Many times had I flown over Cornwall; never had I set foot in the Duchy until now. Plymouth had always been my furthest west.

The sea was blue as the Mediterranean, the sky a huge hollow turquoise, the air all Arabia. Away in the bay St. Michael's Mount, crowned with towers, gleamed like a vision of the New Jerusalem in some old monkish missal—and the heart within me was so hard, stern, and full of deadly purpose that no summer seas nor balmy western winds could touch the rigour of my mood.

For we were on the battlefield now. There was no more vagueness nor speculation. I, in the place I occupied, owed a debt to society, and to myself a personal and bitter revenge. And those debts should be paid.
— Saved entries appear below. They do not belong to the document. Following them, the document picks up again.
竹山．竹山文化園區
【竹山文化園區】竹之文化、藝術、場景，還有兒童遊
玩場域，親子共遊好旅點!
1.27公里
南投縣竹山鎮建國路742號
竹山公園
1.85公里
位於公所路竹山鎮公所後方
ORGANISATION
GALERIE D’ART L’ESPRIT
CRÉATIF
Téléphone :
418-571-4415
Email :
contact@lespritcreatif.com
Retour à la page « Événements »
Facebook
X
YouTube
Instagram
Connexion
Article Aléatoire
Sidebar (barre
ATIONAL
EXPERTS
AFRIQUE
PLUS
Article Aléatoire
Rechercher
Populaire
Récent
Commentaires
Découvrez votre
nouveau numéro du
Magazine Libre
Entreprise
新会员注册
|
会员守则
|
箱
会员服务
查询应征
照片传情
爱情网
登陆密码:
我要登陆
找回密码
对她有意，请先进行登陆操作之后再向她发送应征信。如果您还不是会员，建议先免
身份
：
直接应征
Danjuro knocked and entered the bedroom. Yesterday afternoon, within half an hour of our arrival at Penzance, he had disappeared, telling me not to wait up for him, as he could not say what time he would return. I accordingly went to bed early, for I was tired out, and had not seen him until now.
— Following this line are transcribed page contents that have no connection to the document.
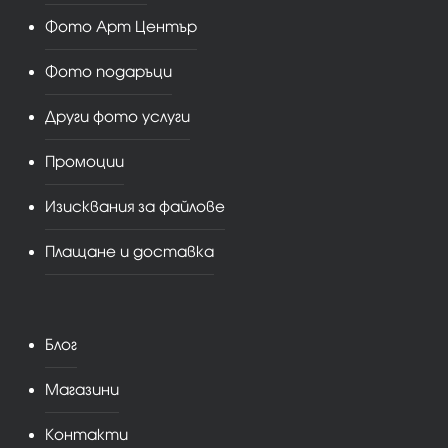
Фото Арт Център
Фото подаръци
Други фото услуги
Промоции
Изисквания за файлове
Плащане и доставка
Блог
Магазини
Контакти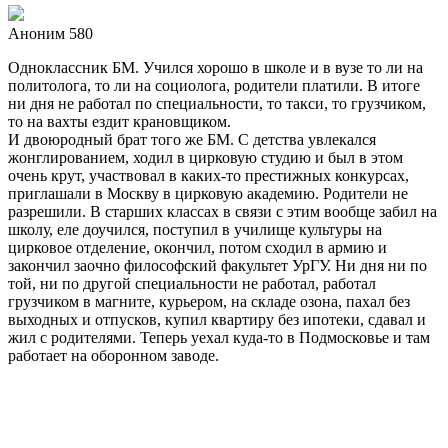
Аноним 580
Одноклассник БМ. Учился хорошо в школе и в вузе то ли на
политолога, то ли на социолога, родители платили. В итоге
ни дня не работал по специальности, то такси, то грузчиком,
то на вахты ездит крановщиком.
И двоюродный брат того же БМ. С детства увлекался
жонглированием, ходил в цирковую студию и был в этом
очень крут, участвовал в каких-то престижных конкурсах,
приглашали в Москву в цирковую академию. Родители не
разрешили. В старших классах в связи с этим вообще забил на
школу, еле доучился, поступил в училище культуры на
цирковое отделение, окончил, потом сходил в армию и
закончил заочно философский факультет УрГУ. Ни дня ни по
той, ни по другой специальности не работал, работал
грузчиком в магните, курьером, на складе озона, пахал без
выходных и отпусков, купил квартиру без ипотеки, сдавал и
жил с родителями. Теперь уехал куда-то в Подмосковье и там
работает на оборонном заводе.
"I have been very busy, Sir John," he said. "In the characters of a mining engineer at one place and agent for a foreign shipping firm at another, I have been making some very necessary inquiries. I engaged a local motor—our own would hardly have suited the part—and I have covered a great deal of country."

"And your exact object?"

"I have two. One is to discover any private engineering works where special engines could have been made in secret. You will remember that we both came to the conclusion that the Air Pirate could have obtained silent engines in no other way. The other is—petrol."

"Petrol! I never thought of that! I see what you mean."

"Precisely, Sir John. An airship such as the one we are after must have a constant supply of petrol, and, of course, consumes enormous quantities. When I can connect a certain private individual with the receipt of such quantities, we are another step forward."

"How have you got on?" I asked eagerly.